### WHAT YOU SHOULD DO
Which lines belong in your copy? Those from the start of the data through the line with "(mod_text_width 0.15)", exactly as written, without any pictures.

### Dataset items
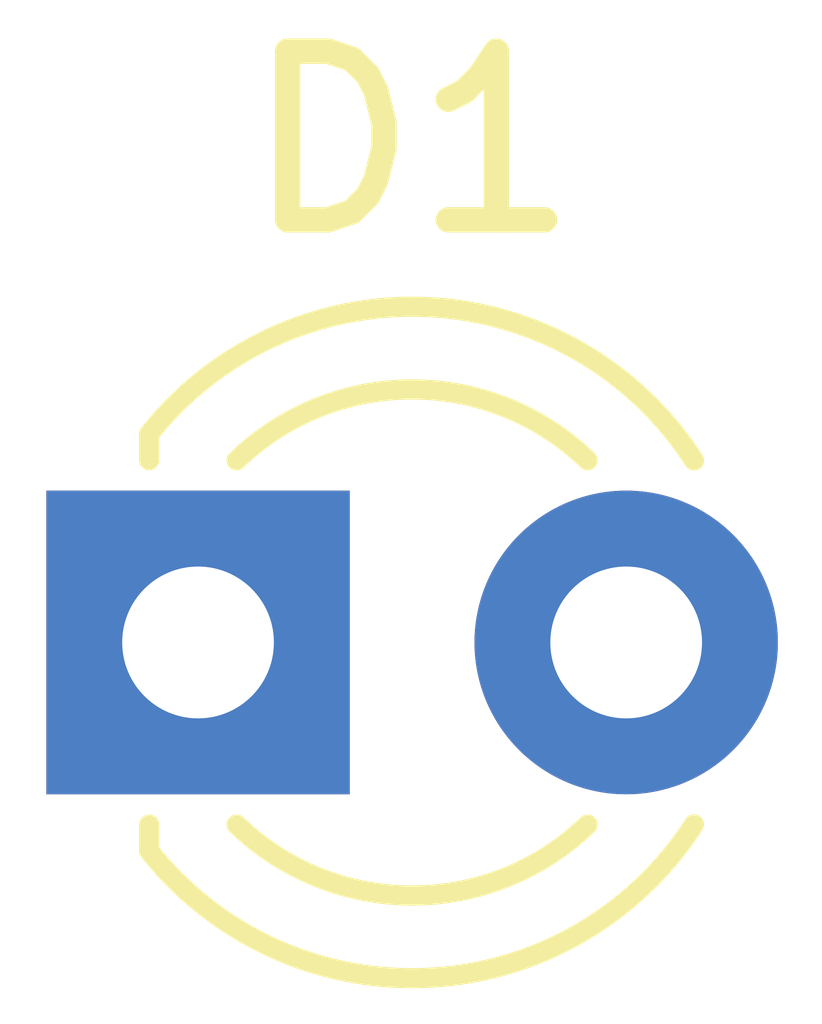
<source format=kicad_pcb>
(kicad_pcb (version 20171130) (host pcbnew "(5.1.9-0-10_14)")

  (general
    (thickness 1.6)
    (drawings 0)
    (tracks 0)
    (zones 0)
    (modules 1)
    (nets 3)
  )

  (page A4)
  (layers
    (0 F.Cu signal)
    (31 B.Cu signal)
    (32 B.Adhes user)
    (33 F.Adhes user)
    (34 B.Paste user)
    (35 F.Paste user)
    (36 B.SilkS user)
    (37 F.SilkS user)
    (38 B.Mask user)
    (39 F.Mask user)
    (40 Dwgs.User user)
    (41 Cmts.User user)
    (42 Eco1.User user)
    (43 Eco2.User user)
    (44 Edge.Cuts user)
    (45 Margin user)
    (46 B.CrtYd user hide)
    (47 F.CrtYd user hide)
    (48 B.Fab user hide)
    (49 F.Fab user hide)
  )

  (setup
    (last_trace_width 0.1524)
    (user_trace_width 0.1524)
    (user_trace_width 0.254)
    (user_trace_width 0.4064)
    (user_trace_width 0.635)
    (trace_clearance 0.1524)
    (zone_clearance 0.508)
    (zone_45_only no)
    (trace_min 0.1524)
    (via_size 0.6858)
    (via_drill 0.3048)
    (via_min_size 0.6858)
    (via_min_drill 0.3048)
    (uvia_size 0.3048)
    (uvia_drill 0.1524)
    (uvias_allowed no)
    (uvia_min_size 0.2)
    (uvia_min_drill 0.1)
    (edge_width 0.15)
    (segment_width 0.15)
    (pcb_text_width 0.3)
    (pcb_text_size 1.5 1.5)
    (mod_edge_width 0.15)
    (mod_text_size 1 1)
    (mod_text_width 0.15)
    (pad_size 1.524 1.524)
    (pad_drill 0.762)
    (pad_to_mask_clearance 0.2)
    (aux_axis_origin 0 0)
    (visible_elements FFFFFF7F)
    (pcbplotparams
      (layerselection 0x010fc_ffffffff)
      (usegerberextensions false)
      (usegerberattributes false)
      (usegerberadvancedattributes false)
      (creategerberjobfile false)
      (excludeedgelayer true)
      (linewidth 0.100000)
      (plotframeref false)
      (viasonmask false)
      (mode 1)
      (useauxorigin false)
      (hpglpennumber 1)
      (hpglpenspeed 20)
      (hpglpendiameter 15.000000)
      (psnegative false)
      (psa4output false)
      (plotreference true)
      (plotvalue true)
      (plotinvisibletext false)
      (padsonsilk false)
      (subtractmaskfromsilk false)
      (outputformat 1)
      (mirror false)
      (drillshape 1)
      (scaleselection 1)
      (outputdirectory ""))
  )

  (net 0 "")
  (net 1 GND)
  (net 2 Pin0)

  (net_class Default "This is the default net class."
    (clearance 0.1524)
    (trace_width 0.1524)
    (via_dia 0.6858)
    (via_drill 0.3048)
    (uvia_dia 0.3048)
    (uvia_drill 0.1524)
    (diff_pair_width 0.1524)
    (diff_pair_gap 0.1524)
    (add_net GND)
    (add_net Pin0)
  )

  (module LED_THT:LED_D3.0mm locked (layer F.Cu) (tedit 587A3A7B) (tstamp 608ACE48)
    (at -1.27 0)
    (descr "LED, diameter 3.0mm, 2 pins")
    (tags "LED diameter 3.0mm 2 pins")
    (path /5FD62DCA)
    (fp_text reference D1 (at 1.27 -2.96) (layer F.SilkS)
      (effects (font (size 1 1) (thickness 0.15)))
    )
    (fp_text value LED (at 1.27 2.96) (layer F.Fab)
      (effects (font (size 1 1) (thickness 0.15)))
    )
    (fp_circle (center 1.27 0) (end 2.77 0) (layer F.Fab) (width 0.1))
    (fp_line (start -0.23 -1.16619) (end -0.23 1.16619) (layer F.Fab) (width 0.1))
    (fp_line (start -0.29 -1.236) (end -0.29 -1.08) (layer F.SilkS) (width 0.12))
    (fp_line (start -0.29 1.08) (end -0.29 1.236) (layer F.SilkS) (width 0.12))
    (fp_line (start -1.15 -2.25) (end -1.15 2.25) (layer F.CrtYd) (width 0.05))
    (fp_line (start -1.15 2.25) (end 3.7 2.25) (layer F.CrtYd) (width 0.05))
    (fp_line (start 3.7 2.25) (end 3.7 -2.25) (layer F.CrtYd) (width 0.05))
    (fp_line (start 3.7 -2.25) (end -1.15 -2.25) (layer F.CrtYd) (width 0.05))
    (fp_arc (start 1.27 0) (end -0.23 -1.16619) (angle 284.3) (layer F.Fab) (width 0.1))
    (fp_arc (start 1.27 0) (end -0.29 -1.235516) (angle 108.8) (layer F.SilkS) (width 0.12))
    (fp_arc (start 1.27 0) (end -0.29 1.235516) (angle -108.8) (layer F.SilkS) (width 0.12))
    (fp_arc (start 1.27 0) (end 0.229039 -1.08) (angle 87.9) (layer F.SilkS) (width 0.12))
    (fp_arc (start 1.27 0) (end 0.229039 1.08) (angle -87.9) (layer F.SilkS) (width 0.12))
    (pad 1 thru_hole rect (at 0 0) (size 1.8 1.8) (drill 0.9) (layers *.Cu *.Mask)
      (net 1 GND))
    (pad 2 thru_hole circle (at 2.54 0) (size 1.8 1.8) (drill 0.9) (layers *.Cu *.Mask)
      (net 2 Pin0))
    (model ${KISYS3DMOD}/LED_THT.3dshapes/LED_D3.0mm.wrl
      (at (xyz 0 0 0))
      (scale (xyz 1 1 1))
      (rotate (xyz 0 0 0))
    )
  )

)

</source>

### YOUR RESPONSE
<source format=kicad_pcb>
(kicad_pcb (version 20171130) (host pcbnew "(5.1.9-0-10_14)")

  (general
    (thickness 1.6)
    (drawings 0)
    (tracks 0)
    (zones 0)
    (modules 1)
    (nets 3)
  )

  (page A4)
  (layers
    (0 F.Cu signal)
    (31 B.Cu signal)
    (32 B.Adhes user)
    (33 F.Adhes user)
    (34 B.Paste user)
    (35 F.Paste user)
    (36 B.SilkS user)
    (37 F.SilkS user)
    (38 B.Mask user)
    (39 F.Mask user)
    (40 Dwgs.User user)
    (41 Cmts.User user)
    (42 Eco1.User user)
    (43 Eco2.User user)
    (44 Edge.Cuts user)
    (45 Margin user)
    (46 B.CrtYd user hide)
    (47 F.CrtYd user hide)
    (48 B.Fab user hide)
    (49 F.Fab user hide)
  )

  (setup
    (last_trace_width 0.1524)
    (user_trace_width 0.1524)
    (user_trace_width 0.254)
    (user_trace_width 0.4064)
    (user_trace_width 0.635)
    (trace_clearance 0.1524)
    (zone_clearance 0.508)
    (zone_45_only no)
    (trace_min 0.1524)
    (via_size 0.6858)
    (via_drill 0.3048)
    (via_min_size 0.6858)
    (via_min_drill 0.3048)
    (uvia_size 0.3048)
    (uvia_drill 0.1524)
    (uvias_allowed no)
    (uvia_min_size 0.2)
    (uvia_min_drill 0.1)
    (edge_width 0.15)
    (segment_width 0.15)
    (pcb_text_width 0.3)
    (pcb_text_size 1.5 1.5)
    (mod_edge_width 0.15)
    (mod_text_size 1 1)
    (mod_text_width 0.15)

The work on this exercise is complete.